Saved records
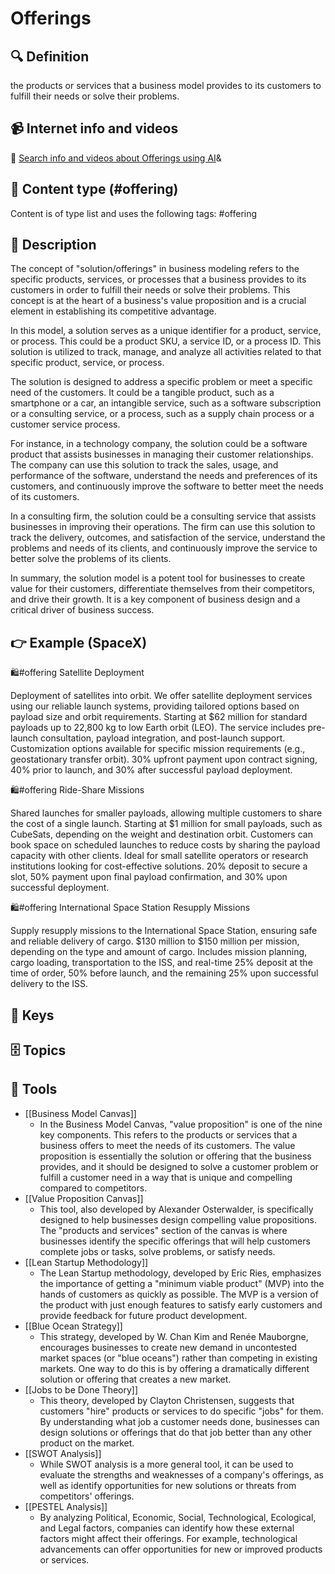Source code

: 
# Offerings


## 🔍 Definition
the products or services that a business model provides to its customers to fulfill their needs or solve their problems.


## 📹 Internet info and videos
🤖 [Search info and videos about Offerings using AI](https://www.perplexity.ai/search?q=videos+about+Offerings:+the+products+or+services+that+a+business+model+provides+to+its+customers+to+fulfill+their+needs+or+solve+their+problems.
)&

## 📰 Content type (#offering)
Content is of type list and uses the following tags: #offering


## 📖 Description
The concept of "solution/offerings" in business modeling refers to the specific products, services, or processes that a business provides to its customers in order to fulfill their needs or solve their problems. This concept is at the heart of a business's value proposition and is a crucial element in establishing its competitive advantage.

In this model, a solution serves as a unique identifier for a product, service, or process. This could be a product SKU, a service ID, or a process ID. This solution is utilized to track, manage, and analyze all activities related to that specific product, service, or process.

The solution is designed to address a specific problem or meet a specific need of the customers. It could be a tangible product, such as a smartphone or a car, an intangible service, such as a software subscription or a consulting service, or a process, such as a supply chain process or a customer service process.

For instance, in a technology company, the solution could be a software product that assists businesses in managing their customer relationships. The company can use this solution to track the sales, usage, and performance of the software, understand the needs and preferences of its customers, and continuously improve the software to better meet the needs of its customers.

In a consulting firm, the solution could be a consulting service that assists businesses in improving their operations. The firm can use this solution to track the delivery, outcomes, and satisfaction of the service, understand the problems and needs of its clients, and continuously improve the service to better solve the problems of its clients.

In summary, the solution model is a potent tool for businesses to create value for their customers, differentiate themselves from their competitors, and drive their growth. It is a key component of business design and a critical driver of business success.

## 👉 Example (SpaceX)

🛍️#offering Satellite Deployment

Deployment of satellites into orbit. We offer satellite deployment services using our reliable launch systems, providing tailored options based on payload size and orbit requirements. Starting at $62 million for standard payloads up to 22,800 kg to low Earth orbit (LEO).  The service includes pre-launch consultation, payload integration, and post-launch support. Customization options available for specific mission requirements (e.g., geostationary transfer orbit). 30% upfront payment upon contract signing, 40% prior to launch, and 30% after successful payload deployment.

🛍️#offering Ride-Share Missions

Shared launches for smaller payloads, allowing multiple customers to share the cost of a single launch. Starting at $1 million for small payloads, such as CubeSats, depending on the weight and destination orbit. Customers can book space on scheduled launches to reduce costs by sharing the payload capacity with other clients. Ideal for small satellite operators or research institutions looking for cost-effective solutions. 20% deposit to secure a slot, 50% payment upon final payload confirmation, and 30% upon successful deployment.

🛍️#offering International Space Station Resupply Missions

Supply resupply missions to the International Space Station, ensuring safe and reliable delivery of cargo. $130 million to $150 million per mission, depending on the type and amount of cargo. Includes mission planning, cargo loading, transportation to the ISS, and real-time  25% deposit at the time of order, 50% before launch, and the remaining 25% upon successful delivery to the ISS.





## 🔑 Keys



## 🗄️ Topics


## 🧰 Tools
- [[Business Model Canvas]]
  - In the Business Model Canvas, "value proposition" is one of the nine key components. This refers to the products or services that a business offers to meet the needs of its customers. The value proposition is essentially the solution or offering that the business provides, and it should be designed to solve a customer problem or fulfill a customer need in a way that is unique and compelling compared to competitors.
- [[Value Proposition Canvas]]
  - This tool, also developed by Alexander Osterwalder, is specifically designed to help businesses design compelling value propositions. The "products and services" section of the canvas is where businesses identify the specific offerings that will help customers complete jobs or tasks, solve problems, or satisfy needs.
- [[Lean Startup Methodology]]
  - The Lean Startup methodology, developed by Eric Ries, emphasizes the importance of getting a "minimum viable product" (MVP) into the hands of customers as quickly as possible. The MVP is a version of the product with just enough features to satisfy early customers and provide feedback for future product development.
- [[Blue Ocean Strategy]]
  - This strategy, developed by W. Chan Kim and Renée Mauborgne, encourages businesses to create new demand in uncontested market spaces (or "blue oceans") rather than competing in existing markets. One way to do this is by offering a dramatically different solution or offering that creates a new market.
- [[Jobs to be Done Theory]]
  - This theory, developed by Clayton Christensen, suggests that customers "hire" products or services to do specific "jobs" for them. By understanding what job a customer needs done, businesses can design solutions or offerings that do that job better than any other product on the market.
- [[SWOT Analysis]]
  - While SWOT analysis is a more general tool, it can be used to evaluate the strengths and weaknesses of a company's offerings, as well as identify opportunities for new solutions or threats from competitors' offerings.
- [[PESTEL Analysis]]
  - By analyzing Political, Economic, Social, Technological, Ecological, and Legal factors, companies can identify how these external factors might affect their offerings. For example, technological advancements can offer opportunities for new or improved products or services.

▶ _WHAT TO WORK ON_
Report how many lines in the records contain the word "deposit", answering with the number alone.

▶ _SOLVED PROBLEM_
2